Aim of the task: Return every one of the following records unchanged, line for line and in the same order.

Records for this task:
•••••

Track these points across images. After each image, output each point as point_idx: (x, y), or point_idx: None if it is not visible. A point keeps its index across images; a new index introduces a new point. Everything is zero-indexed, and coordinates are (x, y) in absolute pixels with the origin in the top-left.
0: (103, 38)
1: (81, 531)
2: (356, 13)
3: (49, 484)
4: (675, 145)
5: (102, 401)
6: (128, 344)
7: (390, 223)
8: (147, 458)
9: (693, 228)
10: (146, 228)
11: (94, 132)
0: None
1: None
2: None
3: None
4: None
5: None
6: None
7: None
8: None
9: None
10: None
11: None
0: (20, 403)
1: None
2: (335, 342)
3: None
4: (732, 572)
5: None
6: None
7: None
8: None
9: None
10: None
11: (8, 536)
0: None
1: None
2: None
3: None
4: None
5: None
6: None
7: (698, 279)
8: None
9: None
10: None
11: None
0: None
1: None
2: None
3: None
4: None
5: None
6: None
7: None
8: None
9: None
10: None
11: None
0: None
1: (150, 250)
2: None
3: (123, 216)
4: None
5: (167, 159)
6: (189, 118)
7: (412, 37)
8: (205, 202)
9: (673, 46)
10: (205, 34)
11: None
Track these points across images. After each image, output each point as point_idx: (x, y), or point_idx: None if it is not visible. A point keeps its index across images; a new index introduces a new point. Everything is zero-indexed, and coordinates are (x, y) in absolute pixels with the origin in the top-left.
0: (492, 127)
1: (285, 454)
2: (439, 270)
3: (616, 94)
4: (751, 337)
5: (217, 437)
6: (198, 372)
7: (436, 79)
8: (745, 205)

•••••

Response to the exercise:
Track these points across images. After each image, output each point as point_idx: (x, y), or point_idx: None if it is not visible. A point keeps its index across images; a new index introduces a new point. Everything is zero-indexed, and coordinates are (x, y) in absolute pixels with the origin in the top-left.
0: (103, 38)
1: (81, 531)
2: (356, 13)
3: (49, 484)
4: (675, 145)
5: (102, 401)
6: (128, 344)
7: (390, 223)
8: (147, 458)
9: (693, 228)
10: (146, 228)
11: (94, 132)
0: None
1: None
2: None
3: None
4: None
5: None
6: None
7: None
8: None
9: None
10: None
11: None
0: (20, 403)
1: None
2: (335, 342)
3: None
4: (732, 572)
5: None
6: None
7: None
8: None
9: None
10: None
11: (8, 536)
0: None
1: None
2: None
3: None
4: None
5: None
6: None
7: (698, 279)
8: None
9: None
10: None
11: None
0: None
1: None
2: None
3: None
4: None
5: None
6: None
7: None
8: None
9: None
10: None
11: None
0: None
1: (150, 250)
2: None
3: (123, 216)
4: None
5: (167, 159)
6: (189, 118)
7: (412, 37)
8: (205, 202)
9: (673, 46)
10: (205, 34)
11: None
Track these points across images. After each image, output each point as point_idx: (x, y), or point_idx: None if it is not visible. A point keeps its index across images; a new index introduces a new point. Everything is zero-indexed, and coordinates are (x, y) in absolute pixels with the origin in the top-left.
0: (492, 127)
1: (285, 454)
2: (439, 270)
3: (616, 94)
4: (751, 337)
5: (217, 437)
6: (198, 372)
7: (436, 79)
8: (745, 205)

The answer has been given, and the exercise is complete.